4. 日中と夜間の行動を慎重に計画しよう
サマータイム開始前夜はぐっすり眠って、気持ちも新たに1日の計画を立てよう。
5. 運動は朝にして、リラックスできることを夜にしよう
こうすることで1日の疲れを癒すことができる。家や職場の中でもいいので、歩くようにしよう。
6. 早めに寝たり電子機器の電源を切ったりするために、アラームをセットしよう
7. 高たんぱく質の朝食を摂ろう
睡眠が不足すると食欲が増し、炭水化物の多い食品や糖分を欲するようになる。
8. 正午以降はカフェインを摂取しない
9. 成人は、寝酒をほどほどに
10. 子どもがサマータイムに慣れるまで気長に見守ろう
言わずもがな、睡眠不足は家族全員に影響を及ぼす。子どもも大人と同じで、この変化に戸惑うのだ。周囲より適応するのに時間がかかる子どももいる。感情をコントロールできない、怒りっぽくなる、注意力や集中力が散漫になるなどの様子が頻繁に見られるかもしれない。
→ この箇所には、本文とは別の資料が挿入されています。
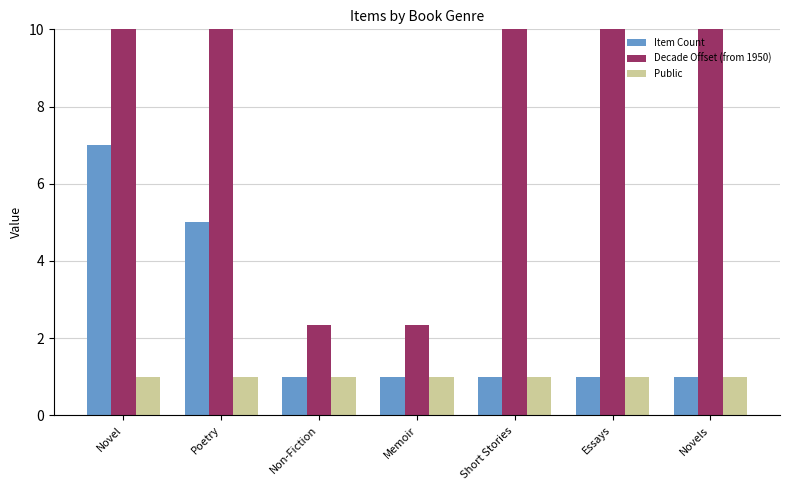

What is the difference between the highest and lowest values at Memoir?

1.3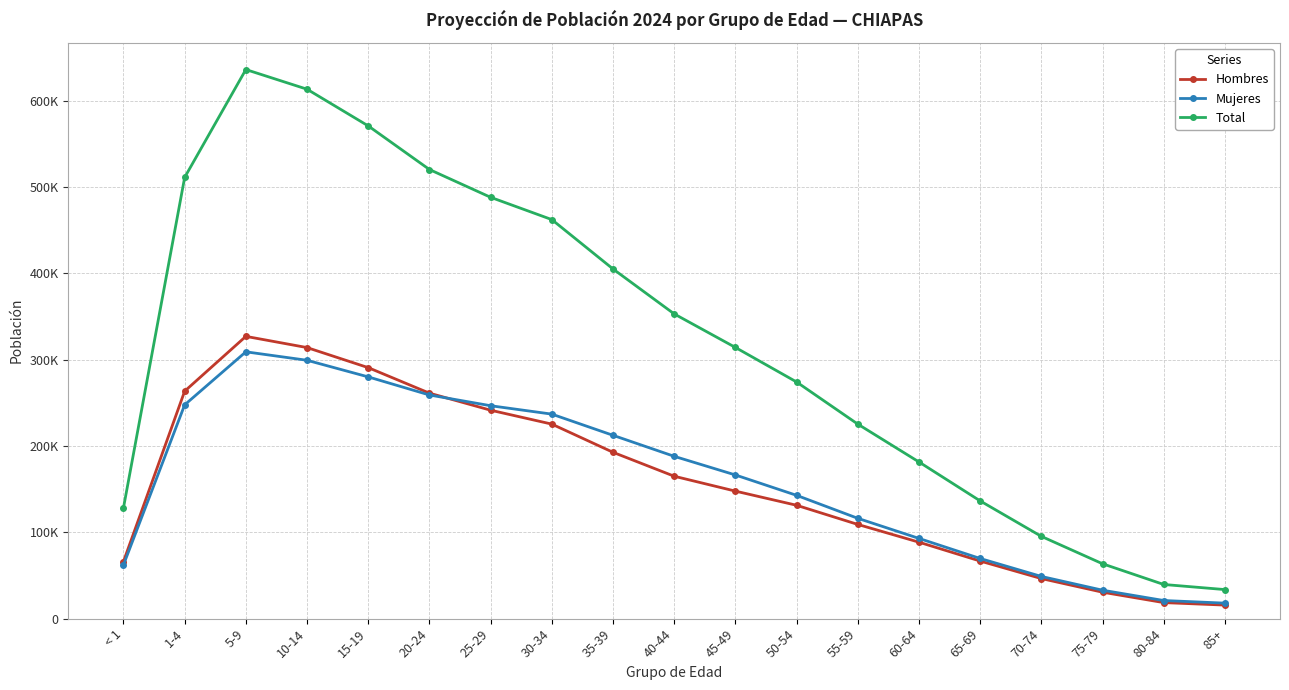

Rank the categories by Mujeres value from lowest to highest.

85+, 80-84, 75-79, 70-74, < 1, 65-69, 60-64, 55-59, 50-54, 45-49, 40-44, 35-39, 30-34, 25-29, 1-4, 20-24, 15-19, 10-14, 5-9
サマータイムに慣れるまで、夜間に電子メディアを使わないで静かに過ごす時間を増やすか、昼下がりに20分くらい仮眠をとるようにしよう。
11. 電子機器を賢く使おう
テレビ、スマホ、タブレット、ビデオゲームは、私たちが住む世界に潜む脅威だ。テクノロジーによって人々がつながり続けるという利点がある一方、就寝前や寝室での利用は睡眠の妨げになりかねない。電子機器が発するブルーライトは、翌日の目覚めを遅らせる信号を体内時計に出し、体内時計のリズムを変えてしまう。電子機器の使用は、自然な睡眠と覚醒のリズムと健康を維持するために取り組み続けなければならない現代の課題である。
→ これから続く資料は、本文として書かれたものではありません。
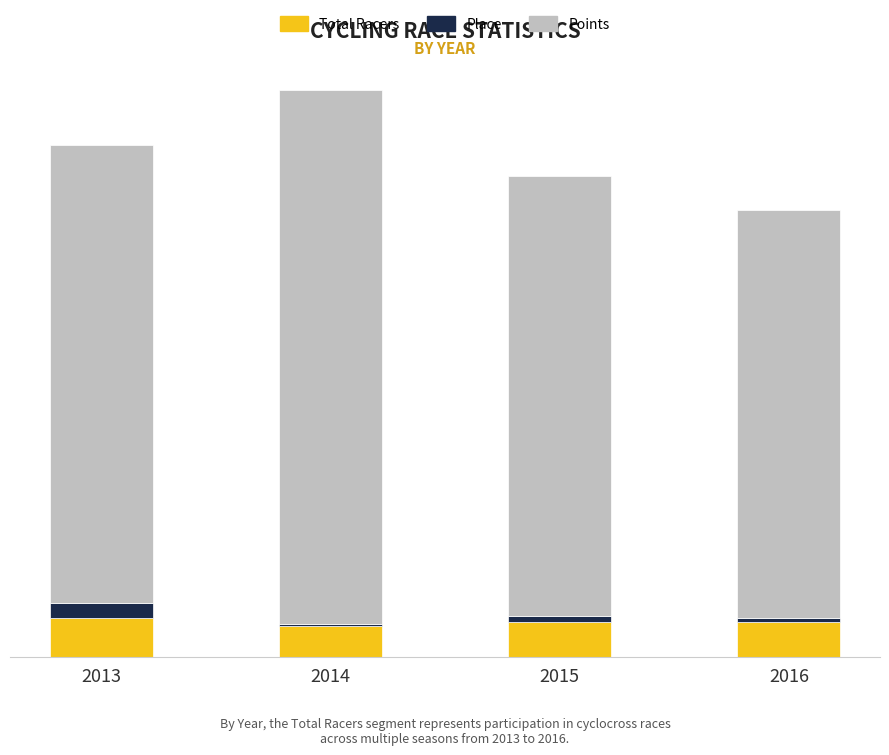

Where does the Place series first go above 3?

2013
国立睡眠財団(National Sleep Foundation)が定める睡眠啓発週間(Sleep Awareness Week)が、今年は3月8日から14日まで実施される。1日の計画を立てる際は、今年のテーマ「睡眠から始めよう(Begin with Sleep)」を遵守しよう。一晩ぐっすり眠れば、充実した有意義な1日を送れること請け合いだ。